- Stuk tekst -
━━━━━━

Nu toont ons klaar het Opperwezen
Dat hij, in zijn verholen raân,
Door u ons rampen wou genezen,
Vergetend alle de euveldaân
Waarin we een poos gedompeld waren;
Nu hij aan d'echt der adelaren
Dien liefdepand zoo goedig zendt,
Door wien eendrachtigheid zal duren
In hoeve en stulp, en in ons muren,
Tot aan der eeuwen uiterst end.
Triomf! van op de lage zoomen,
Door 't IJ bespoeld, tot bij den top
Des Apennijns en 't eeuwig Romen,
Voor wien een nieuwe August rijst op.
Gaat, kinderen, uw korven laden
Met lentegroen en tuinsieraden;
Geeft lauweren, geeft zegepalm,
Vorstin! aanhoor die vuurge danken,
Dit grof geschut, die tempelklanken
Die luchten dreunen op dien galm.
Gij, teêre jeugd en ouderlingen,
En gij, der kerk gewijde stoet,
Gaat lof den Allerhoogsten zingen,
Valt biddend voor den outervoet.
Laat mirrhe in gouden vaten branden,
Verheft uw smeekend oog en handen,
En roept met mond en hart: ‘Bewaar,
Bewaar, o God, zoo dier een leven!
Hij groeie in deugd, en wil ons geven
Een ander zoon eer 't zij een jaar.’
| |
[pagina 268]
| |
‘Verdrijf, Bellona, tuk op moorden,
En smeedt haar stalen ketens aan;
De vrede bloeie in oost, in noorden,
Te land, en op den oceaan.
Doe zelf de Britten eens belijden
Dat in geen oude of nieuwe tijden
De zon iets machtigers bescheen,
Als de erve der Napoleonen:
Stort in de ziel van al hun zonen
Des Stamheers geest en dapperheên.

━━━━━━

- Gegeven materiaal -
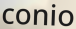
conio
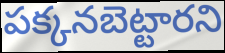
పక్కనబెట్టారని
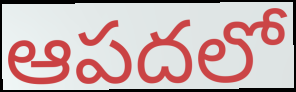
ఆపదలో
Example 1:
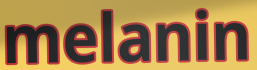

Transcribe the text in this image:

melanin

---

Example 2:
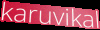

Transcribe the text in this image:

karuvikal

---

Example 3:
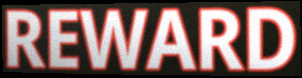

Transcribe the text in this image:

REWARD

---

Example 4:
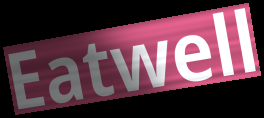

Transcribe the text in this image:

Eatwell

━━━━━━

- Wat te doen -
1 > Beantwoord deze vragen over het gedicht:
(a) Waarmee moeten de kinderen hun korven vullen?
(b) Welk water bespoelt de lage zoomen?
(c) Wat moet er in gouden vaten branden?
2 > Neem uit het gedicht het stuk van "Triomf! van op" tot en met "op dien galm." letterlijk over.

- De antwoorden -
1 >
(a) Met lentegroen en tuinsieraden.
(b) Het IJ.
(c) Mirrhe.

2 >
Triomf! van op de lage zoomen,
Door 't IJ bespoeld, tot bij den top
Des Apennijns en 't eeuwig Romen,
Voor wien een nieuwe August rijst op.
Gaat, kinderen, uw korven laden
Met lentegroen en tuinsieraden;
Geeft lauweren, geeft zegepalm,
Vorstin! aanhoor die vuurge danken,
Dit grof geschut, die tempelklanken
Die luchten dreunen op dien galm.